STATED GOAL –
Rewrite the stretch of data from the beginning through the line containing "autoriser prise: prise -> rejet", swapping "colour" for "color" and leaving all else unchanged. Return only those lines.

LISTING –
** start **
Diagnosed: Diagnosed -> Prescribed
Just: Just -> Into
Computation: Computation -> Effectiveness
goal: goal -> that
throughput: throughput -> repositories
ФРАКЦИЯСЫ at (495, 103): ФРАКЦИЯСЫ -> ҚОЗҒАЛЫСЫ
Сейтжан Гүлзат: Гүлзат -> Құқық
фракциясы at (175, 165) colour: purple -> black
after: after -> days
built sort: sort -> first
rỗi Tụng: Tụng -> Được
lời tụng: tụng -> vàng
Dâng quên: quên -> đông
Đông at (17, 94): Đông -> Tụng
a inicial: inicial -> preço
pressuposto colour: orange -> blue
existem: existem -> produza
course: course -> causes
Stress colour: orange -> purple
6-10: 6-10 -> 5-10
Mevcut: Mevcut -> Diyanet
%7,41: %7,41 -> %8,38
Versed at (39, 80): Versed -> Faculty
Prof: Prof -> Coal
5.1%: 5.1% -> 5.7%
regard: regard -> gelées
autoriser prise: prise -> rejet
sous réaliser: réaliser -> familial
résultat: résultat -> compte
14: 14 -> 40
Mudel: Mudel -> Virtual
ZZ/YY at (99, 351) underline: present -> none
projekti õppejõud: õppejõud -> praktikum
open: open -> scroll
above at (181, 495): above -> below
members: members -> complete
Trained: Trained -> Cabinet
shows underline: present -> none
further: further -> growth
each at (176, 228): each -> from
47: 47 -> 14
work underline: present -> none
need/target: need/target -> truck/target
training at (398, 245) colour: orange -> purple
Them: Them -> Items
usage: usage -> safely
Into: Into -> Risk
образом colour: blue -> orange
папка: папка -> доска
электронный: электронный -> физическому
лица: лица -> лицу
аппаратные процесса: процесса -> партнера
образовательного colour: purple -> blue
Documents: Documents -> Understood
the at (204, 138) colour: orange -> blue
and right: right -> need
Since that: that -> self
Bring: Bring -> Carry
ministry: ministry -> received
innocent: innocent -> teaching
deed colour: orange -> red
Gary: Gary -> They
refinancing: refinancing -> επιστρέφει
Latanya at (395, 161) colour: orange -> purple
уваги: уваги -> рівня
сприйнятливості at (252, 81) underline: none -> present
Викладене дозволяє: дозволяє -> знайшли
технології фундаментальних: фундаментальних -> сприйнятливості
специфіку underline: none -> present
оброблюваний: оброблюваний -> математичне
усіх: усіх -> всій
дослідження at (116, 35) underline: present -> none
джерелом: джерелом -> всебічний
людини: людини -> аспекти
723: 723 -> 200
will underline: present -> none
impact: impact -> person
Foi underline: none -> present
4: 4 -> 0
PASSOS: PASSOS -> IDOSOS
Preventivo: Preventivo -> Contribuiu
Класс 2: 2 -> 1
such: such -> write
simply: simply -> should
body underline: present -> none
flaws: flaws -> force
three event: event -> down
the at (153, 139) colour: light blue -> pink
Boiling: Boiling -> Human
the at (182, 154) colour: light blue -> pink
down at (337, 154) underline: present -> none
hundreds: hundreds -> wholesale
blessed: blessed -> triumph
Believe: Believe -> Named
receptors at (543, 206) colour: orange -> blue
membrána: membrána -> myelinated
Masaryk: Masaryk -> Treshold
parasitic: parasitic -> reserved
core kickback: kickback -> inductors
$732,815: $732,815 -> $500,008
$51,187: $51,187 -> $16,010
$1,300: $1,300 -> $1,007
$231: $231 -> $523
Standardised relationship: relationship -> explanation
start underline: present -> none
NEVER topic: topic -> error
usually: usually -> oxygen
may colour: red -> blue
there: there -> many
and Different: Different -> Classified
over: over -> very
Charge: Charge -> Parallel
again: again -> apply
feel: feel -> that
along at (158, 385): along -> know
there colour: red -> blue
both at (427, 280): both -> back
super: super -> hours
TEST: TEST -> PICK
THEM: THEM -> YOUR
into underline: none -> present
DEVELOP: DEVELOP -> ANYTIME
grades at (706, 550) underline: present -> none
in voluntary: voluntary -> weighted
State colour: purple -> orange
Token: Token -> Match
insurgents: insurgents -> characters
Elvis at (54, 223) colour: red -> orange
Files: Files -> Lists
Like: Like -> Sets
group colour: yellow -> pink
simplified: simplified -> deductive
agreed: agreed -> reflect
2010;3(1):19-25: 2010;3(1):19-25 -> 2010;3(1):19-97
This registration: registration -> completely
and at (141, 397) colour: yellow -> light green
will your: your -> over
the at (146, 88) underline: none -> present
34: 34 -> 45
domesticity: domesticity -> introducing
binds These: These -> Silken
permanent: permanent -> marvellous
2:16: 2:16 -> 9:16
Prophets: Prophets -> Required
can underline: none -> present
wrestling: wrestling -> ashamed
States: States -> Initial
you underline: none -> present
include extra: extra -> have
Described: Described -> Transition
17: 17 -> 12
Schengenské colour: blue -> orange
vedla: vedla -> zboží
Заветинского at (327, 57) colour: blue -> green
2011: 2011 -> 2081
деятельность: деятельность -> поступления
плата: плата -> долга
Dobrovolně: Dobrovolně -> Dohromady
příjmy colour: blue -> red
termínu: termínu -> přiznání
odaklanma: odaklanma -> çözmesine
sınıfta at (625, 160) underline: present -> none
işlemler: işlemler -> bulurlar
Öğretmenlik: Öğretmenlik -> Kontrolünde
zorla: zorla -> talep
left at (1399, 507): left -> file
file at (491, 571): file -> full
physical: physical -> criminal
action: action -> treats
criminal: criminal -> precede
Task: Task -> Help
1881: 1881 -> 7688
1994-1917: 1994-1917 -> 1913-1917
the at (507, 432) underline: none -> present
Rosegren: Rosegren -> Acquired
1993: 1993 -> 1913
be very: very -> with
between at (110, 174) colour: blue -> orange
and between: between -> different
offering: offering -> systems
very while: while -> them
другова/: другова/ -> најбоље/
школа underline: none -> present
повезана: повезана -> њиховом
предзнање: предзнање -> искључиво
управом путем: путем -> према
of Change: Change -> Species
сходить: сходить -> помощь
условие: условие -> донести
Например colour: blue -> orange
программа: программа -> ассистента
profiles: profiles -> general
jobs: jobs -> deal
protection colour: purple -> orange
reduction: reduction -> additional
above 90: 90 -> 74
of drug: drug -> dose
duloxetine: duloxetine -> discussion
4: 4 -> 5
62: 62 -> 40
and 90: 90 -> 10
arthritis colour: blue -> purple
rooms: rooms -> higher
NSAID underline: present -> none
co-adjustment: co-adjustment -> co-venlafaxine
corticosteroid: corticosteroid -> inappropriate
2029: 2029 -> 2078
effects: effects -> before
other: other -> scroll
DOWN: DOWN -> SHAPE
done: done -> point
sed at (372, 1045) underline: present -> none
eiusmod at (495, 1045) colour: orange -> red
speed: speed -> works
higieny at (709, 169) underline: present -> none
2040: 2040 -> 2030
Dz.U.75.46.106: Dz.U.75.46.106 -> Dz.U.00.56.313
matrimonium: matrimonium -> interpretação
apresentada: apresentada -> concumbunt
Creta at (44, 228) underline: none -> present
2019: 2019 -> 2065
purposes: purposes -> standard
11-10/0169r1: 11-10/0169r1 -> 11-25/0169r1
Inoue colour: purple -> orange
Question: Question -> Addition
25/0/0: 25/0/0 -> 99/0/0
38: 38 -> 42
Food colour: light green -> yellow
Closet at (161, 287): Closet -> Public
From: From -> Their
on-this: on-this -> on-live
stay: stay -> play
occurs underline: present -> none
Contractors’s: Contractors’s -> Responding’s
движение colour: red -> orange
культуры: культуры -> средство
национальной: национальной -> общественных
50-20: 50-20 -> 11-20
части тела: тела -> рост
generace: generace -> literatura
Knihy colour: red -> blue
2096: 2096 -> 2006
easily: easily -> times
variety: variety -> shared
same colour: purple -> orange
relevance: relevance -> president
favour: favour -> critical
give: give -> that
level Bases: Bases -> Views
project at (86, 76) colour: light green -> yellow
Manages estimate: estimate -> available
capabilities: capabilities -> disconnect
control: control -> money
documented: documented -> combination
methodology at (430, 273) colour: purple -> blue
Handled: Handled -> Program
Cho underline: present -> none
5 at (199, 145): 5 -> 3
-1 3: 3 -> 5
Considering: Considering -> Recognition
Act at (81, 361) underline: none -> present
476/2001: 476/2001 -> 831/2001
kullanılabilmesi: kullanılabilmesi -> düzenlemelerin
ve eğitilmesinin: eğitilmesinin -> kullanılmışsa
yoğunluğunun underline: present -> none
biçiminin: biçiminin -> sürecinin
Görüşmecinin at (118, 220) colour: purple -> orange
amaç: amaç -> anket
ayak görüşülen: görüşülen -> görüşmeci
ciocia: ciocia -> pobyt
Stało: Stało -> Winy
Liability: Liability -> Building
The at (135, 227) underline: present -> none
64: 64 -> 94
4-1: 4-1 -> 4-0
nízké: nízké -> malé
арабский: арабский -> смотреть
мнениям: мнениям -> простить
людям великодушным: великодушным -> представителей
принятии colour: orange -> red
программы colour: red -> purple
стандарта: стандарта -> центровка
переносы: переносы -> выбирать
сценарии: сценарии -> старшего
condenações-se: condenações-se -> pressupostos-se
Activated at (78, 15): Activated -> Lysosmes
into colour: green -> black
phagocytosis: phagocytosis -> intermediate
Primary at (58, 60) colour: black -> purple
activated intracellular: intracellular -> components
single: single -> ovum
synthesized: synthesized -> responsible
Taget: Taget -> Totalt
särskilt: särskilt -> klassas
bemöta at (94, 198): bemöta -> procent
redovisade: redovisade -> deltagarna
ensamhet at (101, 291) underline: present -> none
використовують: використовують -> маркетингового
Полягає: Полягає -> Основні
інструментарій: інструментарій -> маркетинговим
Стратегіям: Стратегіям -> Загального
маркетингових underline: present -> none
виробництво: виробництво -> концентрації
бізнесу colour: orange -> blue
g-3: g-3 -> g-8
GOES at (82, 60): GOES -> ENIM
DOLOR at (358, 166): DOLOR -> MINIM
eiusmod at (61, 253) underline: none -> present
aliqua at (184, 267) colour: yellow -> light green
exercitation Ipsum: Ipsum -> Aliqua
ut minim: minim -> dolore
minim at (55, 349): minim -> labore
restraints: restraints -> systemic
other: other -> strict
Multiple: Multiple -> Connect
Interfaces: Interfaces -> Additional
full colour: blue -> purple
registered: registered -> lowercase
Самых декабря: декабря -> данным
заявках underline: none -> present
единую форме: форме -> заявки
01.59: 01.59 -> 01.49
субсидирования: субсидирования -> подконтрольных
** end **
EXERCISE RESULT –
Diagnosed: Diagnosed -> Prescribed
Just: Just -> Into
Computation: Computation -> Effectiveness
goal: goal -> that
throughput: throughput -> repositories
ФРАКЦИЯСЫ at (495, 103): ФРАКЦИЯСЫ -> ҚОЗҒАЛЫСЫ
Сейтжан Гүлзат: Гүлзат -> Құқық
фракциясы at (175, 165) color: purple -> black
after: after -> days
built sort: sort -> first
rỗi Tụng: Tụng -> Được
lời tụng: tụng -> vàng
Dâng quên: quên -> đông
Đông at (17, 94): Đông -> Tụng
a inicial: inicial -> preço
pressuposto color: orange -> blue
existem: existem -> produza
course: course -> causes
Stress color: orange -> purple
6-10: 6-10 -> 5-10
Mevcut: Mevcut -> Diyanet
%7,41: %7,41 -> %8,38
Versed at (39, 80): Versed -> Faculty
Prof: Prof -> Coal
5.1%: 5.1% -> 5.7%
regard: regard -> gelées
autoriser prise: prise -> rejet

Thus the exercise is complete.